François Delpla a écrit: La visite de Molotov est à voir sous cet éclairage : il est loin d'être aussi cassant et de mauvaise volonté que Carlo et TT ne le prétendent, mais enfin ce n'est pas le grand beau temps et pour cause. Molotov s'imagine en visite chez un demandeur, qui veut réellement développer une agression contre les intérêts anglais en Espagne et en Afrique, avec l'aide de Pétain et de Franco qu'il vient d'aller voir. Il monnaye donc assez cher le concours de l'URSS (à qui Hitler affecte de demander d'attaquer l'Inde !)... et rien n'en sort, ce qui était le but même de la nation visitée.

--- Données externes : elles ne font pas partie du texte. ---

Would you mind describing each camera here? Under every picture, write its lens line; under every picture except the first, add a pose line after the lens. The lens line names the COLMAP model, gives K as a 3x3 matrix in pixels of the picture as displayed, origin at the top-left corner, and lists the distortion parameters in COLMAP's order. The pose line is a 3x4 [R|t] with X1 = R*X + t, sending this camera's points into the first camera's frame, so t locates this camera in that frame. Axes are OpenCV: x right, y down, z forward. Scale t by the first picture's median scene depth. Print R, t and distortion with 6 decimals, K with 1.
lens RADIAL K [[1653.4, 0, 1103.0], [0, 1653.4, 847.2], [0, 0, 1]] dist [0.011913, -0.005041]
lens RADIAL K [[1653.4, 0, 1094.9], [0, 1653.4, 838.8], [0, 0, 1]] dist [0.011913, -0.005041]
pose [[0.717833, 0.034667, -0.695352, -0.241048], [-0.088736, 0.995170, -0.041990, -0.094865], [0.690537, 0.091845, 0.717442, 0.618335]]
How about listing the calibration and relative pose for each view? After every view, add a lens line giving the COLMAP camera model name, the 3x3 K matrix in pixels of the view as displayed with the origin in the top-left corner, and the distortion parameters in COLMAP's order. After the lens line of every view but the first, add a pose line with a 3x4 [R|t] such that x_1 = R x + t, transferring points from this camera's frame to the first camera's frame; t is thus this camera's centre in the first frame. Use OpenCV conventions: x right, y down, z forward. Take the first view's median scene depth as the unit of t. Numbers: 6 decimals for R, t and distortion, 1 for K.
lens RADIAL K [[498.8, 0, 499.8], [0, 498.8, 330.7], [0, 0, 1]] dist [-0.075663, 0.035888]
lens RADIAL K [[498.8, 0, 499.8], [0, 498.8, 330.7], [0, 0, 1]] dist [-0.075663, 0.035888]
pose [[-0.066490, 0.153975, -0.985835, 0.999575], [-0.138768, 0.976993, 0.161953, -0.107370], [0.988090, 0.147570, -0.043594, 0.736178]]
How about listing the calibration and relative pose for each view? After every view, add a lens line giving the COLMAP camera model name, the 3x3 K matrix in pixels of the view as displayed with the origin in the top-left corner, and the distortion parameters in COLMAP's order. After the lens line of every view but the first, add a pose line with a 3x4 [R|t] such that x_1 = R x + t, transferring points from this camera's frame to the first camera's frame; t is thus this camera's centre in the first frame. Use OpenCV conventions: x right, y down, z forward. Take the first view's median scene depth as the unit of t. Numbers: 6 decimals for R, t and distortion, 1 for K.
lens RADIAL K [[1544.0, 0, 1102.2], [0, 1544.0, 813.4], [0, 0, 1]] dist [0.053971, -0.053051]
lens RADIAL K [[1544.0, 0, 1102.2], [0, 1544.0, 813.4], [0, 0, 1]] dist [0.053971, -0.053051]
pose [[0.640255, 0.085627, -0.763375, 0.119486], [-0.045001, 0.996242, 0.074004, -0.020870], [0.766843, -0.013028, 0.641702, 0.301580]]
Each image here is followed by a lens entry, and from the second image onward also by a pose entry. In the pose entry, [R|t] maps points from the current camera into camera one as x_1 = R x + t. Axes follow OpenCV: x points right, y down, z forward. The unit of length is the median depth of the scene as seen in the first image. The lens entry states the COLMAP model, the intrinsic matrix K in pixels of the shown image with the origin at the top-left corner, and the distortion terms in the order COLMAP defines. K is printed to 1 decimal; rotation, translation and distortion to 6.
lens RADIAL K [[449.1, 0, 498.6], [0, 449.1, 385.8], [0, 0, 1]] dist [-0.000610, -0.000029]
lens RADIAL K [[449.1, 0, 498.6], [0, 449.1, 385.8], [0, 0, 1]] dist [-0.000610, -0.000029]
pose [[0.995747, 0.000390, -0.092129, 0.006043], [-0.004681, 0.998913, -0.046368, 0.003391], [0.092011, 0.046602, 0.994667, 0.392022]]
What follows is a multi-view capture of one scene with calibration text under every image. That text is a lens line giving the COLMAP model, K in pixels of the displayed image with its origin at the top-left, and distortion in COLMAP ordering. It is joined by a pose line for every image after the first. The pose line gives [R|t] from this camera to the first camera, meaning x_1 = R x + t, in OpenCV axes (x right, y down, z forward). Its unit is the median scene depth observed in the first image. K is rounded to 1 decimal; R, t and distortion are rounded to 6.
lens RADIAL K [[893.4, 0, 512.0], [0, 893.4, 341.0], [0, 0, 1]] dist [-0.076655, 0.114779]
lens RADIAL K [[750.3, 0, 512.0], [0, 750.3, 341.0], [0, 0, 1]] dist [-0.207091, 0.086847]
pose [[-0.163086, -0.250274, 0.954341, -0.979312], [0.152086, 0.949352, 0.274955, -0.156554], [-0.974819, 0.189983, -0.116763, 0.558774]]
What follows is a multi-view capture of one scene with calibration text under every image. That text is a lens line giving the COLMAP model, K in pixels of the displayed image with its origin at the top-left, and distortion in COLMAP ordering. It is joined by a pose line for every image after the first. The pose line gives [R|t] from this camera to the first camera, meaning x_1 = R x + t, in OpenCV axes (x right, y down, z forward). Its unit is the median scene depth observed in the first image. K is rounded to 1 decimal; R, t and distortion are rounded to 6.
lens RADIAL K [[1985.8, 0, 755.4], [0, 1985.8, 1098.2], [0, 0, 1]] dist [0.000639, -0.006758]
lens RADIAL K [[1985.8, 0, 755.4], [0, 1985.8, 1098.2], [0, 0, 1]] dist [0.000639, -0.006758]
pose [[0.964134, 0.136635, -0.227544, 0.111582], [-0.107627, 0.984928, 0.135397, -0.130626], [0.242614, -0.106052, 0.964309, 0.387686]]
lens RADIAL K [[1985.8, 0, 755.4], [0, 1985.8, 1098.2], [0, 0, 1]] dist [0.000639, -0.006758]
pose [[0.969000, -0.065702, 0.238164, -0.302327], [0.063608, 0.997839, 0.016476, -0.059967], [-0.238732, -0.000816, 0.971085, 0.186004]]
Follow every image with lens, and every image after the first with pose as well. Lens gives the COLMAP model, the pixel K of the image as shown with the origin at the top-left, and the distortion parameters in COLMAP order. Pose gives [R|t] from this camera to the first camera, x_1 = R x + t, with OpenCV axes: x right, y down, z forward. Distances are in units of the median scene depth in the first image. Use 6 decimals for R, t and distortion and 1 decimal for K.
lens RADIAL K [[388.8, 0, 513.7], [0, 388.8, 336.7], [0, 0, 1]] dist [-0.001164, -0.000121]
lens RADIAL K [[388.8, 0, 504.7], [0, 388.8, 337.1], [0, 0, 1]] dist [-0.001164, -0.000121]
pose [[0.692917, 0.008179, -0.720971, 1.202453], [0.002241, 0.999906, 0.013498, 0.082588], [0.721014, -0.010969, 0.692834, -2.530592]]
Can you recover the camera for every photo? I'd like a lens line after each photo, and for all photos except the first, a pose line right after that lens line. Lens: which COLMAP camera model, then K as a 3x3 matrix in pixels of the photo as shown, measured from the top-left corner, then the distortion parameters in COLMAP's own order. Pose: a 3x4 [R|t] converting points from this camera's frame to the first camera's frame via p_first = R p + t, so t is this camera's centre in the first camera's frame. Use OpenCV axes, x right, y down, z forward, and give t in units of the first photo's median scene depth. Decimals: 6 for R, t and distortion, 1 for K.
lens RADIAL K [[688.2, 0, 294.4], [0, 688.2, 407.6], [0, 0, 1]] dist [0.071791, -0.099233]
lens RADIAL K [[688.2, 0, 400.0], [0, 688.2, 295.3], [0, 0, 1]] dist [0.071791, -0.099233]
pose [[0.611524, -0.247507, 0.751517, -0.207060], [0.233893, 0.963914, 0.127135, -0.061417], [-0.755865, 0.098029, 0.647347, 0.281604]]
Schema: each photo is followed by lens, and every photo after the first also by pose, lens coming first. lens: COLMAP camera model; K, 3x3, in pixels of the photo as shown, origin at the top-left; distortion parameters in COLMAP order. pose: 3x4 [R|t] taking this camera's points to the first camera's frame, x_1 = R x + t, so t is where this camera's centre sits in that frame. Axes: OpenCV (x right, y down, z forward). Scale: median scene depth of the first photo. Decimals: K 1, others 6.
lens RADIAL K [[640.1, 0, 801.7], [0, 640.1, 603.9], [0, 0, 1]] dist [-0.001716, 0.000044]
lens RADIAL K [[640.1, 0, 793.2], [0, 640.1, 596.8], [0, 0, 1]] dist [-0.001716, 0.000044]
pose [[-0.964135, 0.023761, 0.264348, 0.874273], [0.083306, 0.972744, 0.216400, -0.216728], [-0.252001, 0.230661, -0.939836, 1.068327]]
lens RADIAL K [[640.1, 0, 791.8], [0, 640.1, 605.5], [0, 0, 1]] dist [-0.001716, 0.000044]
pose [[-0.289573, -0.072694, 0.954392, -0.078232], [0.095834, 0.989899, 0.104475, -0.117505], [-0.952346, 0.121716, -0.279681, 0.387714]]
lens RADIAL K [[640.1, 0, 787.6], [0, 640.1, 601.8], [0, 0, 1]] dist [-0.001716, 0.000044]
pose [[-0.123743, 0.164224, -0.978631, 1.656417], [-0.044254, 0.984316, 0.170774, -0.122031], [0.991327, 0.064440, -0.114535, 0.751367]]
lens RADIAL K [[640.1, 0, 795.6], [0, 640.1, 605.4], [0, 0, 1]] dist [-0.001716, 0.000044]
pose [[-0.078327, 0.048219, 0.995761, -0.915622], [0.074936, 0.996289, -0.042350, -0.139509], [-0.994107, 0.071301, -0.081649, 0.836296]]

Il s'agit ensuite de préparer Barbarossa tranquillement, en le laissant entendre à Staline pour le faire trembler, mais en lui laissant aussi entendre que ce n'est pas sûr, pour le faire ramper. Et cela marche à merveille.
Revenons en aux faits, rien qu'aux faits, avec la fameuse rencontre Hitler-Molotov, à Berlin, en novembre 1940, qui souligne que les soviétiques sont loins d'avoir été hypnotisés par le Führer :
Source : Hitler de Ian Kershaw, Flammarion, 2000, pages 501 à 502.
Lorsque Molotov avait été invité à Berlin, les relations germano-soviétiques s'étaient déjà refroidies. Les desseins soviétiques sur des parties de la Roumanie et sur la Finlande avaient poussé les allemands à s'engager directement dans la région. Inquiet pour les gisements de pétrole de Ploesti, et à la demande du général Antonescu, Hitler avait consenti en septembre, à envoyer en Roumanie une mission militaire comprenant un certain nombre de divisions blindées et des unités aériennes, théoriquement, pour réorganiser l'armée roumaine. Les russes protestèrent vainement que la garantie par les allemands des frontières roumaines violait le pacte de 1939. Et, fin novembre, la Roumanie entra définitivement dans l'orbite de l'Allemagne en rejoignant le pacte tripartite.
Molotov et son entourage arrivèrent à Berlin le 12 novembre. Avec leurs habits miteux, Weizsäcker leur trouva des airs de figurants dans des films policiers (page 502). (...) Les négociations, qui se déroulèrent dans le bureau de Ribbentrop, à l'intérieur de l'ancien palais présidentiel, tournèrent mal dès le début.
Molotov mitrailla Hitler de toute une série de questions précises sur la Finlande, les Balkans, le pacte tripartite et les sphères d'influence proposées en Asie, prenant le dictateur par surprise. Visiblement déconfit, Hitler demanda un ajournement de pure convenance.
Molotov n'en avait pas terminé. Le lendemain, il reprit la discussion là où Hitler l'avait interrompue. Il ne répondit pas à Hitler, qui avait suggéré à l'URSS, de tourner ses regards vers le sud et de penser aux dépouilles de l'Empire britannique. Mais Molotov insistement lourdement auprès du dictateur sur l'intérêt des allemands pour la Finlande, qu'il jugeait en contravention avec le pacte de 1939, mais aussi sur la garantie des frontières roumaines et la mission militaire envoyée dans ce pays. Il demanda comment l'Allemagne réagirait si l'URSS faisait de même avec la Bulgarie !
Symbole du fiasco des négociaitons, le banquet de clôture se termina dans le désarroi sous le mugissement des sirènes annonçant des raids aériens. Dans son bunker privé, Ribbentrop sortit de sa manche un projet d'accord et essaya de convaincre Molotovde se joindre à une partage du globe à 4.
Molotov rappela à l'allemand que les soviétiques s'intéressaient plus aux Balkans et à la Baltique qu'à l'océan Indien.
Le 26 novembre, le Commissaire aux affaires étrangères fit par à l'ambassadeur allemand à Moscou, Graf von Schulenburg, des conditions que mettaient les soviétiques pour se joindre à pacte à 4 :
- le retrait des troupes allemandes de Finlande.
- la reconnaisance de la Bulgarie dans la sphère d'influence russe.
- l'octroi de bases en Turquie.
- l'accepation de l'expansion soviétique dans le Golfe Persique.
- cession par le Japon de la partie sud de Sakhaline.
Bref, on ne peut pas dire que l'entrevue s'est bien placée. Kershaw parle de véritable fiasco. Le soviétique ne s'en laissant pas compter par les fadaises orientales des allemands, qui voulaient le détourner du front européen. Hitler et son Ministre des affaires étrangères se sont trouvés devant un homme décidé et ambitieux dans ses revendications, voir les conditions posées à la signature d'un nouvel accord, le 26 novembre.